Blackstock taught Cordill business law in the early 90s, and stayed in touch ever since. Blackstock said he has brought Cordill to speak to his classes the past couple years so they can hear his methods of creativity and thinking-outside-the-box to solve problems.

“I’ve been after him all along, but he was working in China. With his remarkable career and achievements, he is perfect to speak for my classes,” Blackstock said. “Everything this guy touches accelerates.”

Blackstock said he believed campus would benefit hearing about Cordill, especially regarding his China experience. Blackstock reached out to Nanette Hoberg, manager of alumni events and records, and senior Victoria Tran, president of Enactus, to collaborate a Food-for-Thought luncheon while Cordill was on campus.

Hoberg took over the Food-for-Thought program two years ago.  She works with Hillsdale faculty to bring as many speakers with as many career paths to campus as possible.

“Alumni talks resonate with students because you can track their steps to success, from major to goals in life, so students can learn about different career paths,” Hoberg said.

Food For Thought, formerly know as executive-speaker luncheons, started in the 1980s “to help students with observations and advice about their futures that they often do not get from lectures and textbooks,” Grigor Hasted, director of alumni and corporate advancement, said in an email.

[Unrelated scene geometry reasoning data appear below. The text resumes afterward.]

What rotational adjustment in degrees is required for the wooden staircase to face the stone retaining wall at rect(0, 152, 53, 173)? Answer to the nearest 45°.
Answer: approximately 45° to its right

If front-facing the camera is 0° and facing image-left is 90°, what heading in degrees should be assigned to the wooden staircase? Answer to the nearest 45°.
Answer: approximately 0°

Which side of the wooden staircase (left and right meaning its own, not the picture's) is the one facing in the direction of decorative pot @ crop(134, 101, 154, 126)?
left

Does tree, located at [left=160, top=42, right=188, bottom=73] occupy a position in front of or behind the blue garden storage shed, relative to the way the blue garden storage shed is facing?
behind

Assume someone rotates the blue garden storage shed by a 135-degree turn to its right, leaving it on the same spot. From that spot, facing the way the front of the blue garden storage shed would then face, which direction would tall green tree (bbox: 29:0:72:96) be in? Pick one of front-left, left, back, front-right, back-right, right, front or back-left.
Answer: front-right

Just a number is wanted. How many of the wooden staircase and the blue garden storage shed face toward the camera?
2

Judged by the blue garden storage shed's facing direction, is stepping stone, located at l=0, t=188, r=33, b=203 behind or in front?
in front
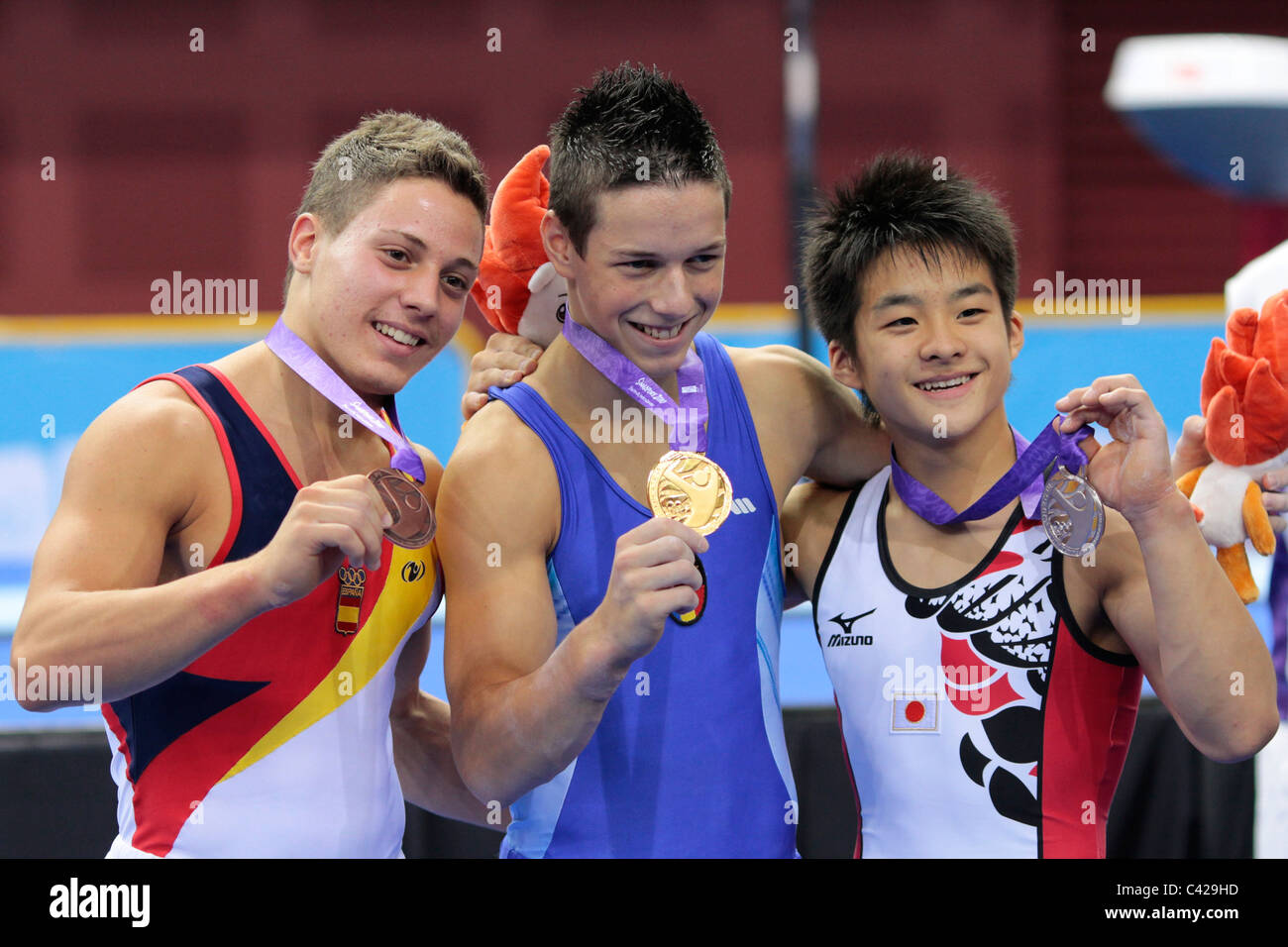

Cordill moved to Germany not knowing the language. He started his pre-workday studying German grammar and vocabulary, learning 30-60 words a week. Cordill said he had to learn around 600 words to have basic conversations, and even more to meet BMW’s standards.

“Cordill was always taking risks, accepting challenges, sticking his neck out, and working hard,” Blackstock said. “BMW was trying to enter the Chinese market, and had already failed twice, so they sent him. He had become the go-to guy for bad situations.”

Cordill took over BMW’s certified pre-owned program so that their leased cars would not choke out their new car market.

“He thought, ‘Wouldn’t you rather be driving a three-year old BMW than a Honda?’ And he gave BMW two record years,” Blackstock said.

Cordill retired from being president of BMW financial services in Woodcliff Lake, New Jersey, to become the dealer principal of BMW of Schererville in Chicago, known for their “drive it like you stole it” billboards across Chicago, Illinois.

The next Food for Thought speaker will speak April 6.

“You don’t have to be the smartest person in the room, but you have to be able to get along and with other people, and respectfully debate other points of view,” Cordill said. “Hillsdale’s logic and rhetoric courses help with that.”